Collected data

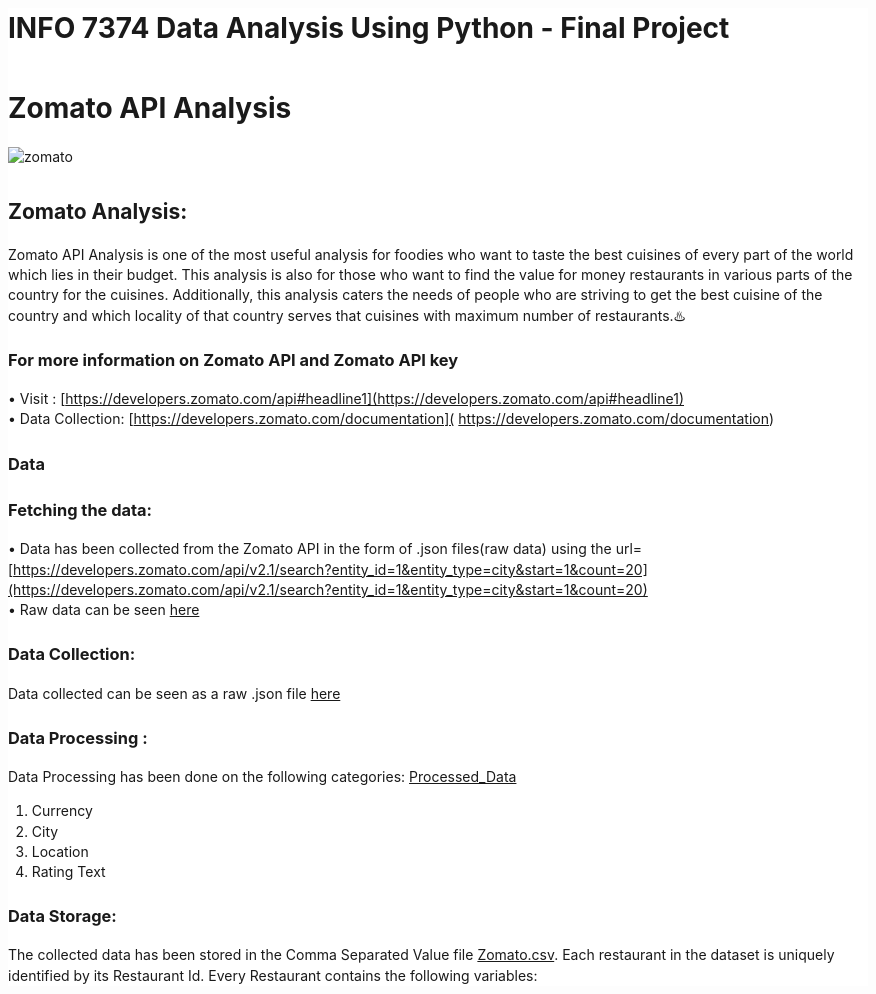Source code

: # INFO 7374 Data Analysis Using Python - Final Project
# Zomato API Analysis

![zomato](https://cloud.githubusercontent.com/assets/25044358/25308325/704e8e28-277f-11e7-91fd-521b74d145bf.jpg)
## Zomato Analysis:
Zomato API Analysis is one of the most useful analysis for foodies who want to taste the best cuisines of every part of the world which lies in their budget. This analysis is also for those who want to find the value for money restaurants in various parts of the country for the cuisines. Additionally, this analysis caters the needs of people who are striving to get the best cuisine of the country and which locality of that country serves that cuisines with maximum number of restaurants.:hotsprings:
### For more information on Zomato API and Zomato API key
•	Visit : [https://developers.zomato.com/api#headline1](https://developers.zomato.com/api#headline1)<br>
•	Data Collection: [https://developers.zomato.com/documentation]( https://developers.zomato.com/documentation)
### Data

### Fetching the data: 
•	Data has been collected from the Zomato API in the form of .json files(raw data) 
using the url=[https://developers.zomato.com/api/v2.1/search?entity_id=1&entity_type=city&start=1&count=20](https://developers.zomato.com/api/v2.1/search?entity_id=1&entity_type=city&start=1&count=20)<br>
•	Raw data can be seen [here](https://github.com/MehtaShruti/mehta_shruti_spring17/tree/master/Zomato_API_Analysis/Raw_Data)

### Data Collection:
Data collected can be seen as a raw .json file [here](https://github.com/MehtaShruti/mehta_shruti_spring17/blob/master/Zomato_API_Analysis/Raw_Data/file1.json)


### Data Processing :
 Data Processing has been done on the following categories: [Processed_Data](https://github.com/MehtaShruti/mehta_shruti_spring17/tree/master/Zomato_API_Analysis/Processed_Data)
1.	Currency
2.	City
3.	Location
4.	Rating Text

### Data Storage:
 
The collected data has been stored in the Comma Separated Value file [Zomato.csv](https://github.com/MehtaShruti/mehta_shruti_spring17/blob/master/Zomato_API_Analysis/csv/zomato.csv). Each restaurant in the dataset is uniquely identified by its Restaurant Id. Every Restaurant contains the following variables:
 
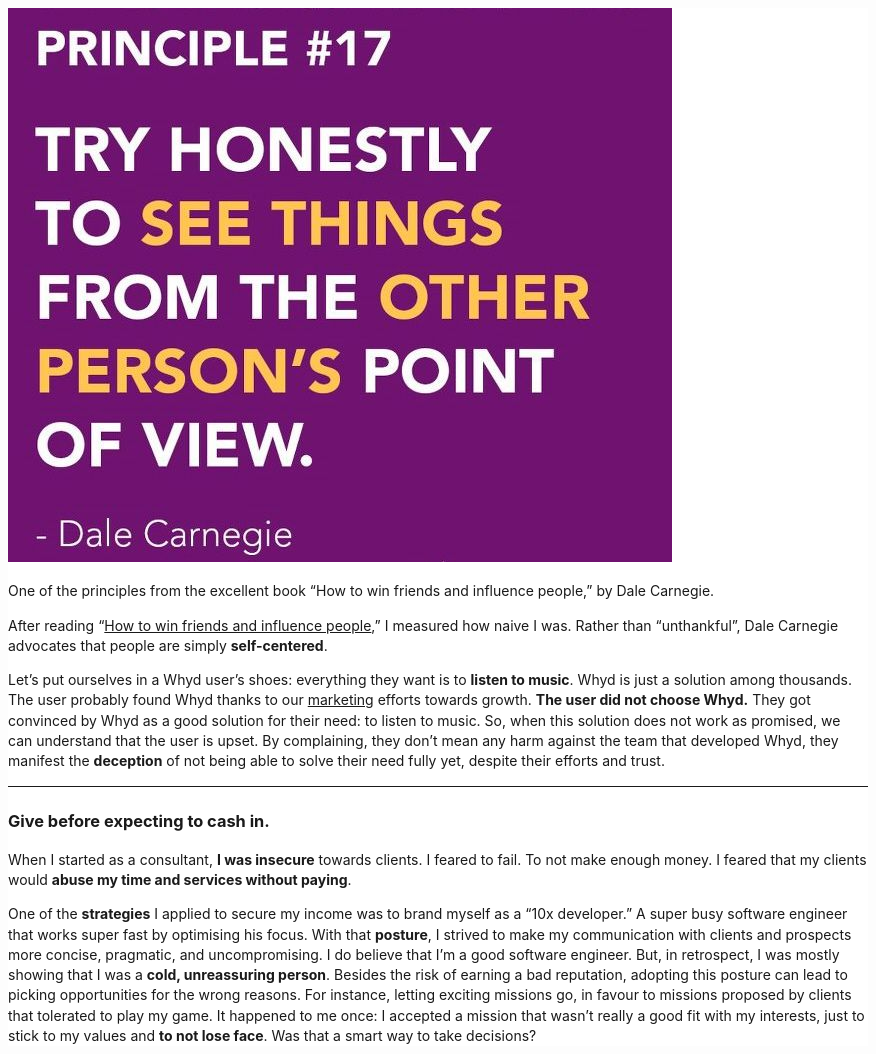 ![](/images/What-I-learned-while-working-as-an-indie-developer-for-2-years/1*SoGr74No4X7C_w_F04Zp4Q.png)

<figcaption>One of the principles from the excellent book “How to win friends and influence people,” by Dale Carnegie.</figcaption>

After reading “[How to win friends and influence people](https://en.wikipedia.org/wiki/How_to_Win_Friends_and_Influence_People),” I measured how naive I was. Rather than “unthankful”, Dale Carnegie advocates that people are simply **self-centered**.

Let’s put ourselves in a Whyd user’s shoes: everything they want is to **listen to music**. Whyd is just a solution among thousands. The user probably found Whyd thanks to our [marketing](https://hackernoon.com/tagged/marketing) efforts towards growth. **The user did not choose Whyd.** They got convinced by Whyd as a good solution for their need: to listen to music. So, when this solution does not work as promised, we can understand that the user is upset. By complaining, they don’t mean any harm against the team that developed Whyd, they manifest the **deception** of not being able to solve their need fully yet, despite their efforts and trust.

* * *

### Give before expecting to cash in.

When I started as a consultant, **I was insecure** towards clients. I feared to fail. To not make enough money. I feared that my clients would **abuse my time and services without paying**.

One of the **strategies** I applied to secure my income was to brand myself as a “10x developer.” A super busy software engineer that works super fast by optimising his focus. With that **posture**, I strived to make my communication with clients and prospects more concise, pragmatic, and uncompromising. I do believe that I’m a good software engineer. But, in retrospect, I was mostly showing that I was a **cold, unreassuring person**. Besides the risk of earning a bad reputation, adopting this posture can lead to picking opportunities for the wrong reasons. For instance, letting exciting missions go, in favour to missions proposed by clients that tolerated to play my game. It happened to me once: I accepted a mission that wasn’t really a good fit with my interests, just to stick to my values and **to not lose face**. Was that a smart way to take decisions?
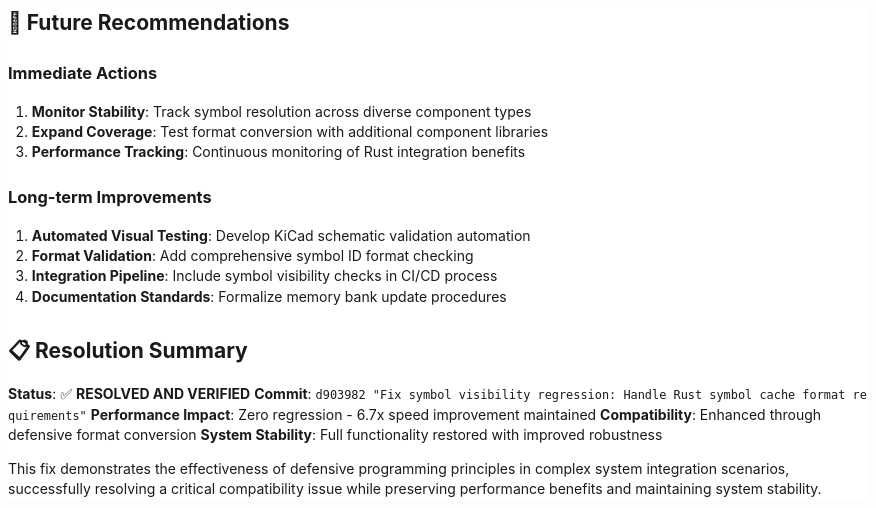 ## 🚀 Future Recommendations

### Immediate Actions
1. **Monitor Stability**: Track symbol resolution across diverse component types
2. **Expand Coverage**: Test format conversion with additional component libraries
3. **Performance Tracking**: Continuous monitoring of Rust integration benefits

### Long-term Improvements
1. **Automated Visual Testing**: Develop KiCad schematic validation automation
2. **Format Validation**: Add comprehensive symbol ID format checking
3. **Integration Pipeline**: Include symbol visibility checks in CI/CD process
4. **Documentation Standards**: Formalize memory bank update procedures

## 📋 Resolution Summary

**Status**: ✅ **RESOLVED AND VERIFIED**
**Commit**: `d903982 "Fix symbol visibility regression: Handle Rust symbol cache format requirements"`
**Performance Impact**: Zero regression - 6.7x speed improvement maintained
**Compatibility**: Enhanced through defensive format conversion
**System Stability**: Full functionality restored with improved robustness

This fix demonstrates the effectiveness of defensive programming principles in complex system integration scenarios, successfully resolving a critical compatibility issue while preserving performance benefits and maintaining system stability.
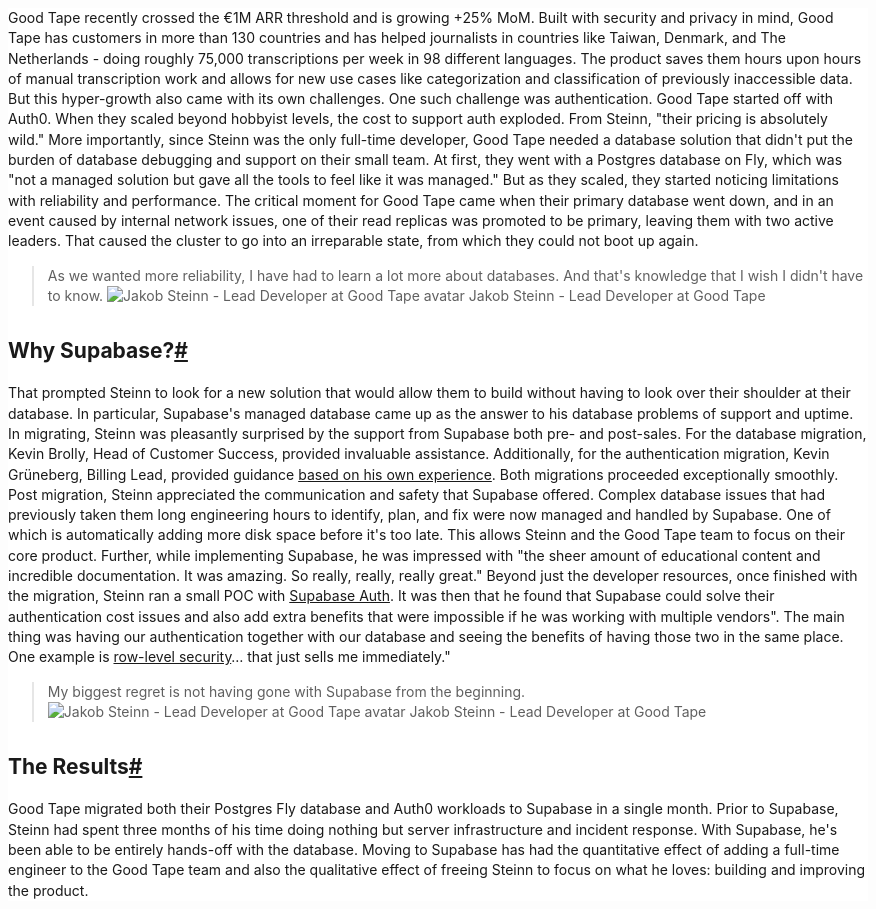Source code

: Good Tape recently crossed the €1M ARR threshold and is growing +25% MoM. Built with security and privacy in mind, Good Tape has customers in more than 130 countries and has helped journalists in countries like Taiwan, Denmark, and The Netherlands - doing roughly 75,000 transcriptions per week in 98 different languages. The product saves them hours upon hours of manual transcription work and allows for new use cases like categorization and classification of previously inaccessible data. But this hyper-growth also came with its own challenges.
One such challenge was authentication. Good Tape started off with Auth0. When they scaled beyond hobbyist levels, the cost to support auth exploded. From Steinn, "their pricing is absolutely wild."
More importantly, since Steinn was the only full-time developer, Good Tape needed a database solution that didn't put the burden of database debugging and support on their small team. At first, they went with a Postgres database on Fly, which was "not a managed solution but gave all the tools to feel like it was managed." But as they scaled, they started noticing limitations with reliability and performance.
The critical moment for Good Tape came when their primary database went down, and in an event caused by internal network issues, one of their read replicas was promoted to be primary, leaving them with two active leaders. That caused the cluster to go into an irreparable state, from which they could not boot up again.
> As we wanted more reliability, I have had to learn a lot more about databases. And that's knowledge that I wish I didn't have to know.
> ![Jakob Steinn - Lead Developer at Good Tape avatar](https://supabase.com/_next/image?url=%2Fimages%2Fblog%2Favatars%2Fjakob-steinn-goodtape.jpeg&w=64&q=75&dpl=dpl_9xPTPeSUKoDuygMmT5sPj6DB4mgG)
> Jakob Steinn - Lead Developer at Good Tape
## Why Supabase?[#](https://supabase.com/customers/good-tape#why-supabase)
That prompted Steinn to look for a new solution that would allow them to build without having to look over their shoulder at their database. In particular, Supabase's managed database came up as the answer to his database problems of support and uptime. In migrating, Steinn was pleasantly surprised by the support from Supabase both pre- and post-sales.
For the database migration, Kevin Brolly, Head of Customer Success, provided invaluable assistance. Additionally, for the authentication migration, Kevin Grüneberg, Billing Lead, provided guidance [based on his own experience](https://kevcodez.medium.com/migrating-125-000-users-from-auth0-to-supabase-81c0568de307). Both migrations proceeded exceptionally smoothly.
Post migration, Steinn appreciated the communication and safety that Supabase offered. Complex database issues that had previously taken them long engineering hours to identify, plan, and fix were now managed and handled by Supabase. One of which is automatically adding more disk space before it's too late. This allows Steinn and the Good Tape team to focus on their core product.
Further, while implementing Supabase, he was impressed with "the sheer amount of educational content and incredible documentation. It was amazing. So really, really, really great." Beyond just the developer resources, once finished with the migration, Steinn ran a small POC with [Supabase Auth](https://supabase.com/docs/guides/auth). It was then that he found that Supabase could solve their authentication cost issues and also add extra benefits that were impossible if he was working with multiple vendors". The main thing was having our authentication together with our database and seeing the benefits of having those two in the same place. One example is [row-level security](https://supabase.com/docs/guides/auth/row-level-security)… that just sells me immediately."
> My biggest regret is not having gone with Supabase from the beginning.
> ![Jakob Steinn - Lead Developer at Good Tape avatar](https://supabase.com/_next/image?url=%2Fimages%2Fblog%2Favatars%2Fjakob-steinn-goodtape.jpeg&w=64&q=75&dpl=dpl_9xPTPeSUKoDuygMmT5sPj6DB4mgG)
> Jakob Steinn - Lead Developer at Good Tape
## The Results[#](https://supabase.com/customers/good-tape#the-results)
Good Tape migrated both their Postgres Fly database and Auth0 workloads to Supabase in a single month.
Prior to Supabase, Steinn had spent three months of his time doing nothing but server infrastructure and incident response. With Supabase, he's been able to be entirely hands-off with the database. Moving to Supabase has had the quantitative effect of adding a full-time engineer to the Good Tape team and also the qualitative effect of freeing Steinn to focus on what he loves: building and improving the product.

## [What you need to do]
Can you duplicate, word for word, the stretch from the line containing "### Give before expecting to cash in." through the line containing "When I started"?

## [Solution]
### Give before expecting to cash in.

When I started as a consultant, **I was insecure** towards clients. I feared to fail. To not make enough money. I feared that my clients would **abuse my time and services without paying**.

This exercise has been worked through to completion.